(Dataset excerpts)

⟨

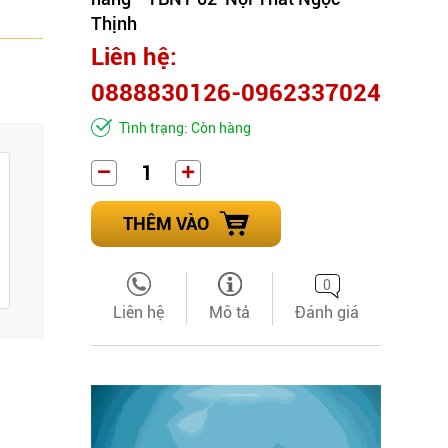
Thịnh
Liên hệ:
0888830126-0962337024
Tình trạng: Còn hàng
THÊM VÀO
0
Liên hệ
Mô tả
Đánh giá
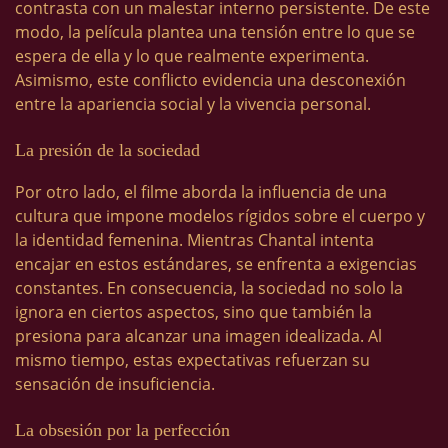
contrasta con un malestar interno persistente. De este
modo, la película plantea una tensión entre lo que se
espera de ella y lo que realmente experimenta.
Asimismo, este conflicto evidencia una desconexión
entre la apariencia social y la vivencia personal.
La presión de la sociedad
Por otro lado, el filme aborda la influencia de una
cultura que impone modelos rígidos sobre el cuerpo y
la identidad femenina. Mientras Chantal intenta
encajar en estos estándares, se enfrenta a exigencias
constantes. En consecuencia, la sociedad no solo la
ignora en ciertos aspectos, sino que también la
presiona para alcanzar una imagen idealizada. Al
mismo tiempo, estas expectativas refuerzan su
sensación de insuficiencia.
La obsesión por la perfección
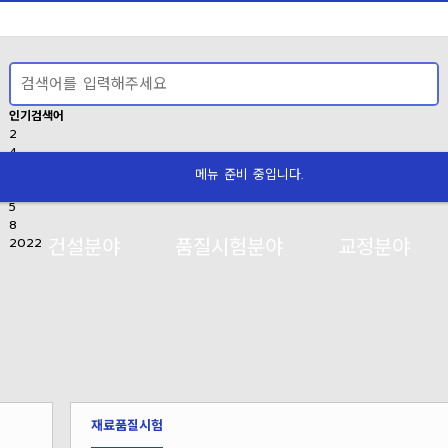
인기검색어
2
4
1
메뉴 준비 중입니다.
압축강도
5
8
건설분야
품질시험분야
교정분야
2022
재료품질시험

⟩
⟨

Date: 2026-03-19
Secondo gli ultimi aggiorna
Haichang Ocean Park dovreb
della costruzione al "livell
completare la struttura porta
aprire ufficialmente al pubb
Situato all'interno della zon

⟩

* _What to do_:
Quote the data above from the line containing "Por otro lado, el" to the line containing "constantes. En consecuencia, la", inclusive, and stop.

* _Solved exercise_:
Por otro lado, el filme aborda la influencia de una
cultura que impone modelos rígidos sobre el cuerpo y
la identidad femenina. Mientras Chantal intenta
encajar en estos estándares, se enfrenta a exigencias
constantes. En consecuencia, la sociedad no solo la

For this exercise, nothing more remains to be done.